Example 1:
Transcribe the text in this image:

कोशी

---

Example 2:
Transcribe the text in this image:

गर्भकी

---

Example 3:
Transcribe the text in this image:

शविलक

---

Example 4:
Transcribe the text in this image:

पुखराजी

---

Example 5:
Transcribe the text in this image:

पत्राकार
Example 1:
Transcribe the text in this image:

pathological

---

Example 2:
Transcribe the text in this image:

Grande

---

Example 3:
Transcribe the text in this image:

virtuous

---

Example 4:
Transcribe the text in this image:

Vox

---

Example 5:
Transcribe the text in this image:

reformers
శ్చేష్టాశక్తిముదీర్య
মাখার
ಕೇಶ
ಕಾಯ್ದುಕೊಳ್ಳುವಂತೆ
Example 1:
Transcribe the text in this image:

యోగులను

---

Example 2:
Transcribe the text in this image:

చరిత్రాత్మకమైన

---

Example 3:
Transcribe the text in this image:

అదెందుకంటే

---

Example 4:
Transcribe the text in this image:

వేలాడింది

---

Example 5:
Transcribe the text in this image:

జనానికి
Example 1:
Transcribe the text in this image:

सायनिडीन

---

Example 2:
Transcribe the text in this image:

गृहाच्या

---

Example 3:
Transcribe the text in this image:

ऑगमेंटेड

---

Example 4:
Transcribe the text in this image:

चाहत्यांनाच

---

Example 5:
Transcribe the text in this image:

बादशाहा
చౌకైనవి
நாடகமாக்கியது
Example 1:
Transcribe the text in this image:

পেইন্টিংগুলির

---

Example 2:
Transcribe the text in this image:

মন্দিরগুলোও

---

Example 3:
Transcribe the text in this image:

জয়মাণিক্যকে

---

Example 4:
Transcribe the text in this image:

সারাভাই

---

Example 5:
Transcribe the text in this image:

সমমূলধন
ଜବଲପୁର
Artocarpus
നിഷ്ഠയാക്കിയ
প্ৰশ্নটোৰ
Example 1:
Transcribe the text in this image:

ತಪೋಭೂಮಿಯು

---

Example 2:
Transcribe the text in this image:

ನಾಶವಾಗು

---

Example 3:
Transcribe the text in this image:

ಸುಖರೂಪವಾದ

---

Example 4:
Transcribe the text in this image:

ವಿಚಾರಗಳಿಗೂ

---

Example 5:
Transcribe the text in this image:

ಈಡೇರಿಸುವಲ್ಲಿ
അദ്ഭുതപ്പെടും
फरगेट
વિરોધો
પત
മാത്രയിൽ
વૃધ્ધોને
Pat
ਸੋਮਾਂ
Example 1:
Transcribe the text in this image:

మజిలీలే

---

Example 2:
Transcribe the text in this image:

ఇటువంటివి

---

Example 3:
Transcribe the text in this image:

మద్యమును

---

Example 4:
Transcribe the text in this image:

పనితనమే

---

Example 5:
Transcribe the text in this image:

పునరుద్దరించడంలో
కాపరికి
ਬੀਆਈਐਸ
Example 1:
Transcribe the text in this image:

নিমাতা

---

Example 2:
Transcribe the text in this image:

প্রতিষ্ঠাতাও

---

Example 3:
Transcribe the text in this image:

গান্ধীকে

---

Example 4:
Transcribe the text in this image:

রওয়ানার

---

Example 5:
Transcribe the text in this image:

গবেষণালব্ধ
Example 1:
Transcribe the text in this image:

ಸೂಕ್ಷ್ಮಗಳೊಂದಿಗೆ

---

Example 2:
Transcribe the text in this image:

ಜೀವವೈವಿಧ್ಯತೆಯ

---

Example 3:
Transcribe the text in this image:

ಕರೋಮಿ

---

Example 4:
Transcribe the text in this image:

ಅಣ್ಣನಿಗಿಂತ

> _PROMPT_
The answer should reproduce all of the data without any alteration.

> _RESULT OF THIS TASK_
Example 1:
Transcribe the text in this image:

कोशी

---

Example 2:
Transcribe the text in this image:

गर्भकी

---

Example 3:
Transcribe the text in this image:

शविलक

---

Example 4:
Transcribe the text in this image:

पुखराजी

---

Example 5:
Transcribe the text in this image:

पत्राकार
Example 1:
Transcribe the text in this image:

pathological

---

Example 2:
Transcribe the text in this image:

Grande

---

Example 3:
Transcribe the text in this image:

virtuous

---

Example 4:
Transcribe the text in this image:

Vox

---

Example 5:
Transcribe the text in this image:

reformers
శ్చేష్టాశక్తిముదీర్య
মাখার
ಕೇಶ
ಕಾಯ್ದುಕೊಳ್ಳುವಂತೆ
Example 1:
Transcribe the text in this image:

యోగులను

---

Example 2:
Transcribe the text in this image:

చరిత్రాత్మకమైన

---

Example 3:
Transcribe the text in this image:

అదెందుకంటే

---

Example 4:
Transcribe the text in this image:

వేలాడింది

---

Example 5:
Transcribe the text in this image:

జనానికి
Example 1:
Transcribe the text in this image:

सायनिडीन

---

Example 2:
Transcribe the text in this image:

गृहाच्या

---

Example 3:
Transcribe the text in this image:

ऑगमेंटेड

---

Example 4:
Transcribe the text in this image:

चाहत्यांनाच

---

Example 5:
Transcribe the text in this image:

बादशाहा
చౌకైనవి
நாடகமாக்கியது
Example 1:
Transcribe the text in this image:

পেইন্টিংগুলির

---

Example 2:
Transcribe the text in this image:

মন্দিরগুলোও

---

Example 3:
Transcribe the text in this image:

জয়মাণিক্যকে

---

Example 4:
Transcribe the text in this image:

সারাভাই

---

Example 5:
Transcribe the text in this image:

সমমূলধন
ଜବଲପୁର
Artocarpus
നിഷ്ഠയാക്കിയ
প্ৰশ্নটোৰ
Example 1:
Transcribe the text in this image:

ತಪೋಭೂಮಿಯು

---

Example 2:
Transcribe the text in this image:

ನಾಶವಾಗು

---

Example 3:
Transcribe the text in this image:

ಸುಖರೂಪವಾದ

---

Example 4:
Transcribe the text in this image:

ವಿಚಾರಗಳಿಗೂ

---

Example 5:
Transcribe the text in this image:

ಈಡೇರಿಸುವಲ್ಲಿ
അദ്ഭുതപ്പെടും
फरगेट
વિરોધો
પત
മാത്രയിൽ
વૃધ્ધોને
Pat
ਸੋਮਾਂ
Example 1:
Transcribe the text in this image:

మజిలీలే

---

Example 2:
Transcribe the text in this image:

ఇటువంటివి

---

Example 3:
Transcribe the text in this image:

మద్యమును

---

Example 4:
Transcribe the text in this image:

పనితనమే

---

Example 5:
Transcribe the text in this image:

పునరుద్దరించడంలో
కాపరికి
ਬੀਆਈਐਸ
Example 1:
Transcribe the text in this image:

নিমাতা

---

Example 2:
Transcribe the text in this image:

প্রতিষ্ঠাতাও

---

Example 3:
Transcribe the text in this image:

গান্ধীকে

---

Example 4:
Transcribe the text in this image:

রওয়ানার

---

Example 5:
Transcribe the text in this image:

গবেষণালব্ধ
Example 1:
Transcribe the text in this image:

ಸೂಕ್ಷ್ಮಗಳೊಂದಿಗೆ

---

Example 2:
Transcribe the text in this image:

ಜೀವವೈವಿಧ್ಯತೆಯ

---

Example 3:
Transcribe the text in this image:

ಕರೋಮಿ

---

Example 4:
Transcribe the text in this image:

ಅಣ್ಣನಿಗಿಂತ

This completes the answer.